The Lotosaurus site was once near the northern shore of the South China Craton, a subcontinent which drifted through Tethys ocean during the Middle Triassic. The South China Craton collided with the North China Craton and the rest of Laurasia at approximately the same time as some of the estimated ages of the site. As a result, it cannot be determined if Lotosaurus was endemic to the SCC while the subcontinent remained an island, or immigrated to the SCC from the NCC after the two merged. Considering that close relatives of Lotosaurus (the shuvosaurids) lived in other regions of Pangaea around that time, the latter hypothesis is currently believed to be more likely. The mineral and microfossil composition of the site suggests that it was a subtropical environment, with pronounced wet and dry seasons. The bonebed in particular would have been part of a floodplain or stream according to ripple marks within the rocks.
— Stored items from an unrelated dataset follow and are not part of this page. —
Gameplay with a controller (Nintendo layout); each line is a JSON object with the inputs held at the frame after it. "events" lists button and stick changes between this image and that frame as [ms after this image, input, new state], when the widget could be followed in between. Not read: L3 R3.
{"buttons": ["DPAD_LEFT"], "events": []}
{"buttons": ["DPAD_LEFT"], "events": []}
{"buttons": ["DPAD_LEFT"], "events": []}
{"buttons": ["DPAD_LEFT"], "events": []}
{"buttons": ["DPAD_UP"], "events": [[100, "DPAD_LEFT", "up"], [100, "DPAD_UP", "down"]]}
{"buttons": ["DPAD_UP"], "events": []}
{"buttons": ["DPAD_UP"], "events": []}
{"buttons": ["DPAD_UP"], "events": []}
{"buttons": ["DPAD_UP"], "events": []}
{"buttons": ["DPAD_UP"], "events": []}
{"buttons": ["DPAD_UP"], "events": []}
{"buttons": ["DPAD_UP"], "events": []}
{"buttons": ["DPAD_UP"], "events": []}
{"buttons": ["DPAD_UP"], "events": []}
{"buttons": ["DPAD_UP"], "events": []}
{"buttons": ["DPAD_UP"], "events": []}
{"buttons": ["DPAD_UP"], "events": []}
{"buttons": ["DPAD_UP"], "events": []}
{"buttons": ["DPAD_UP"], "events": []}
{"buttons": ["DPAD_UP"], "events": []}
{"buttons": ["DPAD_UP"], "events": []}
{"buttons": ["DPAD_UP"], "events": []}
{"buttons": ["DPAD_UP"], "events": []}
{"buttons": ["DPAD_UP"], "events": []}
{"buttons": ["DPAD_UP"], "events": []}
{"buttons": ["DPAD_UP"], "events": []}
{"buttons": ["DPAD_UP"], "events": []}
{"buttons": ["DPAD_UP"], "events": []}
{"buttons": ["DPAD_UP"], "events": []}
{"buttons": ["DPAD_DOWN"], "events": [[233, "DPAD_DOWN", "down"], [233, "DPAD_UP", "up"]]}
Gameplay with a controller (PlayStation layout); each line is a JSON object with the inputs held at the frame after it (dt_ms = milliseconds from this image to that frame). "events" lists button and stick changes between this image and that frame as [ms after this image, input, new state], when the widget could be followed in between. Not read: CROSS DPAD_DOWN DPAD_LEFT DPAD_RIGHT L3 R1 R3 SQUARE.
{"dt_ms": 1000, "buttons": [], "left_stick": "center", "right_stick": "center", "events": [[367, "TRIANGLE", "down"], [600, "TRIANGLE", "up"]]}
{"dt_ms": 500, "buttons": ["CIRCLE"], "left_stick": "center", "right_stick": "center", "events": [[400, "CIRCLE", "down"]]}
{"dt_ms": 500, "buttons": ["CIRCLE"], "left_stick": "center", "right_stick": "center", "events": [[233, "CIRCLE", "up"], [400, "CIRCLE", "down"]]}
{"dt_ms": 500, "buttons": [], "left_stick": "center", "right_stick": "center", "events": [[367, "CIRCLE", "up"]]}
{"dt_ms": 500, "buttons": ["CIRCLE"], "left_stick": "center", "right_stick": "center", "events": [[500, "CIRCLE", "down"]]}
The large number of individuals within a small area indicate that all of the animals died at around the same time. However, their bones are well preserved and minimally scattered, indicating that the cause of death was not a catastrophic event such as a flood or mudslide. It has been suggested that the group perished due to thirst or sickness during the dry season, perhaps while gathered around an evaporating or contaminated watering hole. Their rotting carcasses would have soon afterwards been covered in water and sediment upon the arrival of the wet season, which would explain the apparent but slight scattering of bones.